Libraries for whole genome sequencing (WGS) were prepared using the PCR-free KAPA Hyper Prep Kit (Roche). For whole transcriptome sequencing, RNA samples were depleted of the ribosomal RNA using the Ribo Zero Kit (Illumina) and library preparation was performed using the TruSeq Stranded Total RNA Kit (Qiagen). For small RNA sequencing the QIAseq miRNA Kit (Qiagen) was used All library preparation kits were used according to manufacturer’s instructions. Sequencing was performed on a NovaSeq6000 system (Illumina).

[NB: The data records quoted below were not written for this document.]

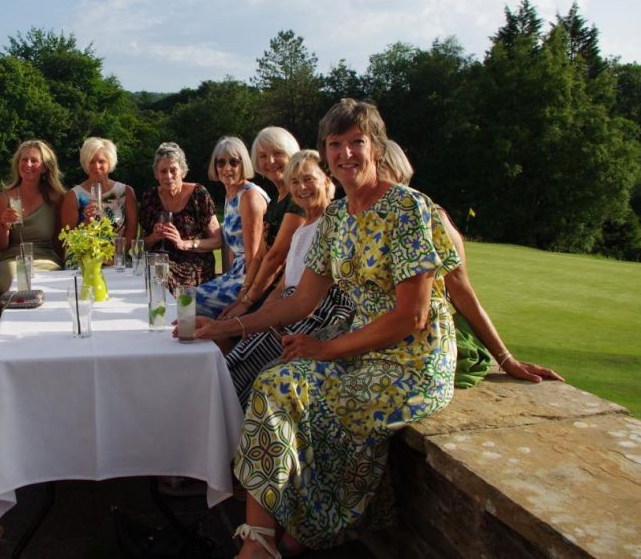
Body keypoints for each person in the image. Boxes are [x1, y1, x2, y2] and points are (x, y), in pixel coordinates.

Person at [195, 98, 460, 556]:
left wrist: (325, 350)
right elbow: (301, 300)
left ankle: (287, 534)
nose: (345, 153)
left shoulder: (407, 208)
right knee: (272, 381)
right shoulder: (336, 218)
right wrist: (226, 327)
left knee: (293, 392)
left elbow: (411, 316)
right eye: (335, 144)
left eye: (357, 142)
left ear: (376, 148)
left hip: (413, 361)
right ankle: (261, 540)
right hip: (359, 349)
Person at [381, 140, 563, 385]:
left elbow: (461, 292)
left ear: (397, 171)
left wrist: (507, 359)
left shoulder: (430, 218)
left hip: (414, 346)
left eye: (378, 167)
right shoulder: (363, 218)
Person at [219, 150, 355, 408]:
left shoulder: (335, 222)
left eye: (308, 179)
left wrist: (254, 320)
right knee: (233, 362)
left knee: (243, 370)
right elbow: (282, 284)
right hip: (285, 311)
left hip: (312, 318)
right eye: (295, 182)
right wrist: (259, 320)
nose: (301, 188)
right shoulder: (302, 228)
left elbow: (310, 298)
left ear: (327, 181)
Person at [222, 127, 306, 317]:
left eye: (277, 153)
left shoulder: (298, 198)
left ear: (291, 153)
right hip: (265, 290)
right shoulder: (275, 200)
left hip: (289, 293)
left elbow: (276, 257)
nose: (270, 161)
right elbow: (260, 256)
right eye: (263, 156)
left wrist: (247, 304)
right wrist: (241, 298)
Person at [194, 137, 268, 318]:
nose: (227, 168)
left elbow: (255, 256)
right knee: (184, 299)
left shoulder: (249, 196)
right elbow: (233, 250)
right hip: (235, 274)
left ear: (243, 164)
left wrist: (244, 298)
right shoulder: (231, 194)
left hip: (250, 278)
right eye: (221, 162)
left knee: (189, 304)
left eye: (234, 162)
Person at [139, 142, 222, 287]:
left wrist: (183, 244)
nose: (168, 176)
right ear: (156, 174)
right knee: (140, 273)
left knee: (160, 275)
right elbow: (141, 245)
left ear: (182, 171)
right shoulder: (149, 197)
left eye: (173, 170)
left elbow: (217, 241)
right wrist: (154, 237)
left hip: (192, 262)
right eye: (163, 171)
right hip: (157, 261)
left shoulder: (198, 194)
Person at [0, 139, 65, 292]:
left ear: (44, 167)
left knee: (49, 288)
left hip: (45, 260)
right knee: (19, 283)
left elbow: (60, 241)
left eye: (34, 161)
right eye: (24, 160)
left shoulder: (56, 198)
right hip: (12, 260)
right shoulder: (5, 198)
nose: (28, 164)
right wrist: (5, 227)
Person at [60, 137, 139, 242]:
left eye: (101, 161)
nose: (96, 166)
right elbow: (68, 238)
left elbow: (132, 232)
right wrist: (86, 222)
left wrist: (120, 250)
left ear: (110, 162)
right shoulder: (74, 195)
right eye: (91, 162)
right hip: (85, 251)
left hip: (119, 251)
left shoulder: (125, 192)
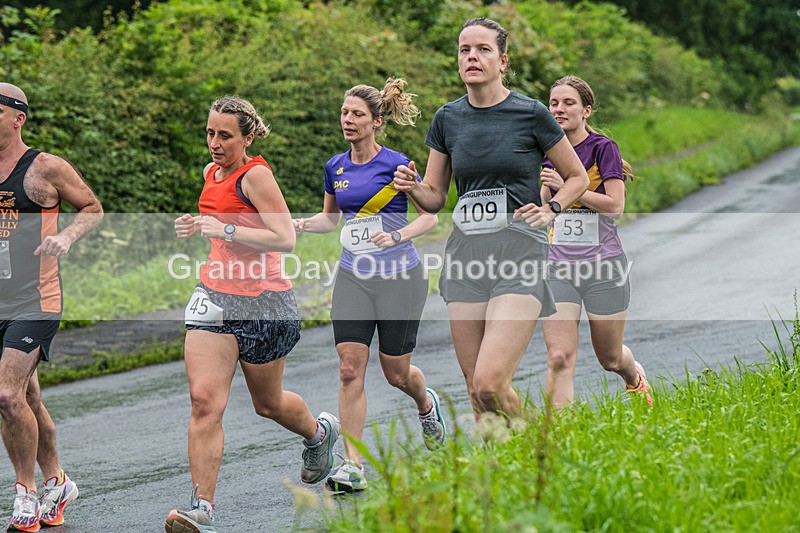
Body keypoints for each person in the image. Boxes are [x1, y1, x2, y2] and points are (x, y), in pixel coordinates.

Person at [393, 19, 589, 420]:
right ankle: (498, 477)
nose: (472, 57)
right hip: (467, 254)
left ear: (503, 61)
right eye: (464, 50)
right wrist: (412, 187)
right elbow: (434, 199)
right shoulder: (447, 118)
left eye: (482, 49)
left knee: (490, 382)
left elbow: (577, 177)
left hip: (520, 250)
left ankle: (541, 455)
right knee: (476, 393)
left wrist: (551, 209)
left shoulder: (530, 113)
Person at [165, 96, 339, 533]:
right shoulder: (211, 173)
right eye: (210, 133)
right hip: (214, 296)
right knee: (205, 402)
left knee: (268, 404)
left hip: (265, 302)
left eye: (225, 135)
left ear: (247, 137)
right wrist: (196, 227)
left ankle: (318, 434)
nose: (215, 143)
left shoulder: (256, 175)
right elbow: (219, 229)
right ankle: (201, 508)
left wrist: (224, 227)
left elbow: (284, 238)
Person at [294, 79, 445, 494]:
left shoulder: (398, 164)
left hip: (400, 277)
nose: (348, 119)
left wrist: (396, 237)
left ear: (377, 121)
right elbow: (331, 219)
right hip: (353, 278)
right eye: (345, 113)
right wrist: (302, 223)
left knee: (396, 373)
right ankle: (353, 465)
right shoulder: (335, 166)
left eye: (357, 114)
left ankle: (426, 404)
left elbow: (429, 217)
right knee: (348, 369)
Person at [0, 82, 103, 531]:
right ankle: (56, 481)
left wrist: (65, 237)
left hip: (36, 299)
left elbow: (92, 207)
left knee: (6, 394)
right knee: (28, 396)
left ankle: (24, 493)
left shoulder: (45, 167)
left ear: (17, 117)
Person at [540, 75, 652, 408]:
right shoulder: (544, 150)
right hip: (558, 266)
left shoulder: (603, 149)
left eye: (569, 103)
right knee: (559, 356)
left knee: (611, 358)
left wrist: (569, 186)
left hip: (603, 265)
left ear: (586, 110)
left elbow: (615, 207)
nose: (560, 109)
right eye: (554, 103)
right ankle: (560, 438)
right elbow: (543, 207)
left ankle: (634, 377)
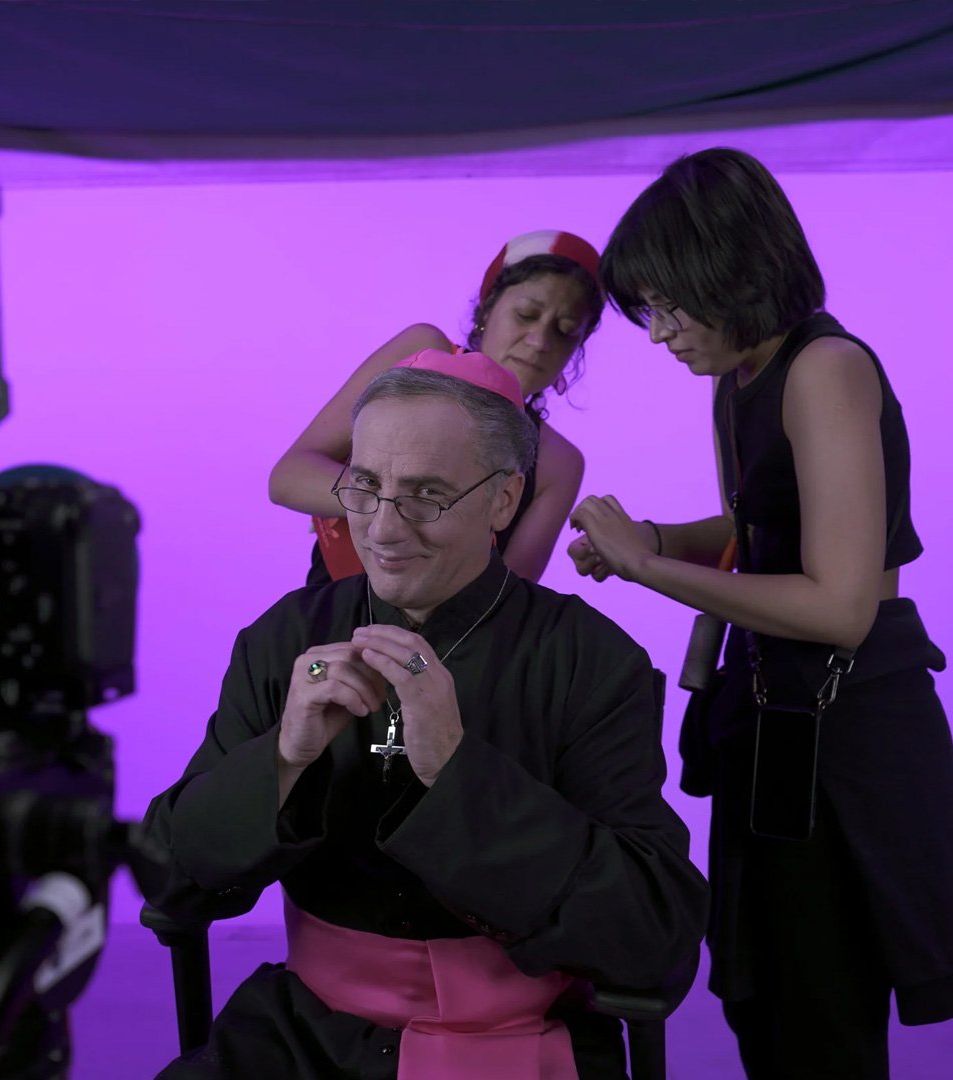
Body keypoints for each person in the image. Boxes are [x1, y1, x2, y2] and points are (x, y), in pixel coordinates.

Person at [144, 349, 709, 1079]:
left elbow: (654, 930)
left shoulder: (590, 660)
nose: (382, 531)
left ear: (503, 501)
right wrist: (282, 759)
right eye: (365, 487)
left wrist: (456, 769)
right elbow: (171, 876)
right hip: (304, 1037)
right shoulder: (288, 638)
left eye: (425, 495)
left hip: (520, 1039)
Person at [568, 147, 953, 1079]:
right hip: (773, 709)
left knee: (823, 1012)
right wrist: (652, 537)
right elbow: (758, 529)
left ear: (728, 270)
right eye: (647, 311)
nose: (659, 334)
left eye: (668, 306)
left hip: (847, 723)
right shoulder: (737, 379)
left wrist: (646, 564)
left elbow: (840, 606)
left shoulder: (827, 367)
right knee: (761, 991)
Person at [269, 230, 603, 585]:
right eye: (526, 315)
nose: (539, 341)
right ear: (487, 309)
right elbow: (288, 477)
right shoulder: (420, 352)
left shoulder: (559, 463)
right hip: (331, 606)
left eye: (565, 330)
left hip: (452, 623)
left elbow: (510, 593)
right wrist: (404, 504)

For WGS, average coverage for tumor samples was ≥60× and ≥30× for normal samples with a total genomic coverage of ≥95%.

Whole transcriptome sequencing datasets have ≥100 million total reads with less than 20% of ribosomal origin and ≥20 million reads mapping to mRNAs according to Ensembl reference. Ribosomal depletion was performed to remove nuclear rRNA and mt-rRNA.

NGS data processing

NGS data were aligned against Grch38 genome assembly. Identification and annotation of short genomic variations in normal sample was done using Haplotype Caller (genome analysis toolkit; GATK) [54]. WGS somatic variation were called using a consensus of Mutect2 [55], Strelka [56], Varscan [57], and Somatic Sniper [58]. Structural variations were called using R packages TitanCNA [59] and DellyCNV [60].

RNA-Seq differential expression was based on normalized readcount data (TPM: transcripts per million).

Bioinformatical analyses

Mutational signatures were calculated using the R package MutationalPatterns [61]. MSI classification was done using R package MSIseq [62]. PAM50 subtyping as well as risk scores were investigated using R package genefu [63]. TMB was calculated as the number of non-synonymous mutations of protein coding genes divided by exome size in Megabases.